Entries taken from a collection
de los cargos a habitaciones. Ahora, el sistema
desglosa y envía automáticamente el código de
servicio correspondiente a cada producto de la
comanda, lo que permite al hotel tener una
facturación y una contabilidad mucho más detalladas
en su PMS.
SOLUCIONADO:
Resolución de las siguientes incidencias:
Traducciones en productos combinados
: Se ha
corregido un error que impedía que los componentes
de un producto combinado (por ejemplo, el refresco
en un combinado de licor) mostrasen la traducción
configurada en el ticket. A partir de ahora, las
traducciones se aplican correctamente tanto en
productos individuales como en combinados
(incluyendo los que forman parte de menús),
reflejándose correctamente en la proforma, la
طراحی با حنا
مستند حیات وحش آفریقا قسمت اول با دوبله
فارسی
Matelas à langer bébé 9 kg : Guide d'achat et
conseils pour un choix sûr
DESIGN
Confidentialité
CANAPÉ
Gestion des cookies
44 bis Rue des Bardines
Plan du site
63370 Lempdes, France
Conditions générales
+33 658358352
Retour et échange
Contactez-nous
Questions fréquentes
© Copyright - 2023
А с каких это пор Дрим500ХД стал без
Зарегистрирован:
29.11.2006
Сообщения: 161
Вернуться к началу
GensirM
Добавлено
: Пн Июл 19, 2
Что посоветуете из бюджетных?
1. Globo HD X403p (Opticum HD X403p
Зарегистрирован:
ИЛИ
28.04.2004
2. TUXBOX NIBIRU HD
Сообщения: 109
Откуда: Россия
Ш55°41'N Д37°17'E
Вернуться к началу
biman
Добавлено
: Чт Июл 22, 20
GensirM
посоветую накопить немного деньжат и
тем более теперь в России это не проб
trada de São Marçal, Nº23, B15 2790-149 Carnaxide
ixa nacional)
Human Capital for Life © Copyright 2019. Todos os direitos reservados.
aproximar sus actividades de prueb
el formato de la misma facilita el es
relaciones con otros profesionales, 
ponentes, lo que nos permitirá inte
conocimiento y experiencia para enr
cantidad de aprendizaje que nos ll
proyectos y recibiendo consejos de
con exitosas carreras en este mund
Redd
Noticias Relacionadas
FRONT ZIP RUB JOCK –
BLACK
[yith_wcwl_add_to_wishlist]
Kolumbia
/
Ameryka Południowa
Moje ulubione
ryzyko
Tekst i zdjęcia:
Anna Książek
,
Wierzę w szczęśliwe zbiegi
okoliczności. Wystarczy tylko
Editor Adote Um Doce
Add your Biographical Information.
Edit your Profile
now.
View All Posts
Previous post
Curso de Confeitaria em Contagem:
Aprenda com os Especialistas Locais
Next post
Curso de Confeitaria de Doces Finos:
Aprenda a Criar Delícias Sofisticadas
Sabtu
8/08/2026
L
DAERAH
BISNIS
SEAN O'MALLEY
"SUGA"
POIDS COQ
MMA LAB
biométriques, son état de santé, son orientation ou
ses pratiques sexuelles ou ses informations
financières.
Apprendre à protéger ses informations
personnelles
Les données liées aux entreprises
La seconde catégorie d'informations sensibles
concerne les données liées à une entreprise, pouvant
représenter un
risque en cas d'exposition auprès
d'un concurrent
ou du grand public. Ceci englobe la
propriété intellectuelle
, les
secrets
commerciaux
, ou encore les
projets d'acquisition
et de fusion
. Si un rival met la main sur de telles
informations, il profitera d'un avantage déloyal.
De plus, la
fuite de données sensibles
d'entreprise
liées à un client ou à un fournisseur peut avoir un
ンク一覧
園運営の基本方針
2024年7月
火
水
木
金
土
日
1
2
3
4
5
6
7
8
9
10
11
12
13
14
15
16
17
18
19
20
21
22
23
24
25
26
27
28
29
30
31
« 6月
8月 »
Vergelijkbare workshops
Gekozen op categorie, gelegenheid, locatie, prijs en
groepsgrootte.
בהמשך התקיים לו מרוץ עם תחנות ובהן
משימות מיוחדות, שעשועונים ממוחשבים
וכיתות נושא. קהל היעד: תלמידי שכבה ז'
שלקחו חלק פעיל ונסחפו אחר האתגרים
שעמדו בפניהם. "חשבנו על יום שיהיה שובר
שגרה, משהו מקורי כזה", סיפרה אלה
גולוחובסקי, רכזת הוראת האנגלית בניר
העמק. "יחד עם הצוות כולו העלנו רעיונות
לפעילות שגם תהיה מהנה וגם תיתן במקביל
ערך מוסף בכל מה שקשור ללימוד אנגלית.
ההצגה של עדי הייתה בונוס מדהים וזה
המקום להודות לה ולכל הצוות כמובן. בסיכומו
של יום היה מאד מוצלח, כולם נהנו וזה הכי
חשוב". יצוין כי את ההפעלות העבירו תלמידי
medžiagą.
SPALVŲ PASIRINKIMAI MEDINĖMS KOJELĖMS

TASK PROMPT
Copy out each entry precisely. Leave nothing out.

SOLUTION TO THE PROBLEM
de los cargos a habitaciones. Ahora, el sistema
desglosa y envía automáticamente el código de
servicio correspondiente a cada producto de la
comanda, lo que permite al hotel tener una
facturación y una contabilidad mucho más detalladas
en su PMS.
SOLUCIONADO:
Resolución de las siguientes incidencias:
Traducciones en productos combinados
: Se ha
corregido un error que impedía que los componentes
de un producto combinado (por ejemplo, el refresco
en un combinado de licor) mostrasen la traducción
configurada en el ticket. A partir de ahora, las
traducciones se aplican correctamente tanto en
productos individuales como en combinados
(incluyendo los que forman parte de menús),
reflejándose correctamente en la proforma, la
طراحی با حنا
مستند حیات وحش آفریقا قسمت اول با دوبله
فارسی
Matelas à langer bébé 9 kg : Guide d'achat et
conseils pour un choix sûr
DESIGN
Confidentialité
CANAPÉ
Gestion des cookies
44 bis Rue des Bardines
Plan du site
63370 Lempdes, France
Conditions générales
+33 658358352
Retour et échange
Contactez-nous
Questions fréquentes
© Copyright - 2023
А с каких это пор Дрим500ХД стал без
Зарегистрирован:
29.11.2006
Сообщения: 161
Вернуться к началу
GensirM
Добавлено
: Пн Июл 19, 2
Что посоветуете из бюджетных?
1. Globo HD X403p (Opticum HD X403p
Зарегистрирован:
ИЛИ
28.04.2004
2. TUXBOX NIBIRU HD
Сообщения: 109
Откуда: Россия
Ш55°41'N Д37°17'E
Вернуться к началу
biman
Добавлено
: Чт Июл 22, 20
GensirM
посоветую накопить немного деньжат и
тем более теперь в России это не проб
trada de São Marçal, Nº23, B15 2790-149 Carnaxide
ixa nacional)
Human Capital for Life © Copyright 2019. Todos os direitos reservados.
aproximar sus actividades de prueb
el formato de la misma facilita el es
relaciones con otros profesionales, 
ponentes, lo que nos permitirá inte
conocimiento y experiencia para enr
cantidad de aprendizaje que nos ll
proyectos y recibiendo consejos de
con exitosas carreras en este mund
Redd
Noticias Relacionadas
FRONT ZIP RUB JOCK –
BLACK
[yith_wcwl_add_to_wishlist]
Kolumbia
/
Ameryka Południowa
Moje ulubione
ryzyko
Tekst i zdjęcia:
Anna Książek
,
Wierzę w szczęśliwe zbiegi
okoliczności. Wystarczy tylko
Editor Adote Um Doce
Add your Biographical Information.
Edit your Profile
now.
View All Posts
Previous post
Curso de Confeitaria em Contagem:
Aprenda com os Especialistas Locais
Next post
Curso de Confeitaria de Doces Finos:
Aprenda a Criar Delícias Sofisticadas
Sabtu
8/08/2026
L
DAERAH
BISNIS
SEAN O'MALLEY
"SUGA"
POIDS COQ
MMA LAB
biométriques, son état de santé, son orientation ou
ses pratiques sexuelles ou ses informations
financières.
Apprendre à protéger ses informations
personnelles
Les données liées aux entreprises
La seconde catégorie d'informations sensibles
concerne les données liées à une entreprise, pouvant
représenter un
risque en cas d'exposition auprès
d'un concurrent
ou du grand public. Ceci englobe la
propriété intellectuelle
, les
secrets
commerciaux
, ou encore les
projets d'acquisition
et de fusion
. Si un rival met la main sur de telles
informations, il profitera d'un avantage déloyal.
De plus, la
fuite de données sensibles
d'entreprise
liées à un client ou à un fournisseur peut avoir un
ンク一覧
園運営の基本方針
2024年7月
火
水
木
金
土
日
1
2
3
4
5
6
7
8
9
10
11
12
13
14
15
16
17
18
19
20
21
22
23
24
25
26
27
28
29
30
31
« 6月
8月 »
Vergelijkbare workshops
Gekozen op categorie, gelegenheid, locatie, prijs en
groepsgrootte.
בהמשך התקיים לו מרוץ עם תחנות ובהן
משימות מיוחדות, שעשועונים ממוחשבים
וכיתות נושא. קהל היעד: תלמידי שכבה ז'
שלקחו חלק פעיל ונסחפו אחר האתגרים
שעמדו בפניהם. "חשבנו על יום שיהיה שובר
שגרה, משהו מקורי כזה", סיפרה אלה
גולוחובסקי, רכזת הוראת האנגלית בניר
העמק. "יחד עם הצוות כולו העלנו רעיונות
לפעילות שגם תהיה מהנה וגם תיתן במקביל
ערך מוסף בכל מה שקשור ללימוד אנגלית.
ההצגה של עדי הייתה בונוס מדהים וזה
המקום להודות לה ולכל הצוות כמובן. בסיכומו
של יום היה מאד מוצלח, כולם נהנו וזה הכי
חשוב". יצוין כי את ההפעלות העבירו תלמידי
medžiagą.
SPALVŲ PASIRINKIMAI MEDINĖMS KOJELĖMS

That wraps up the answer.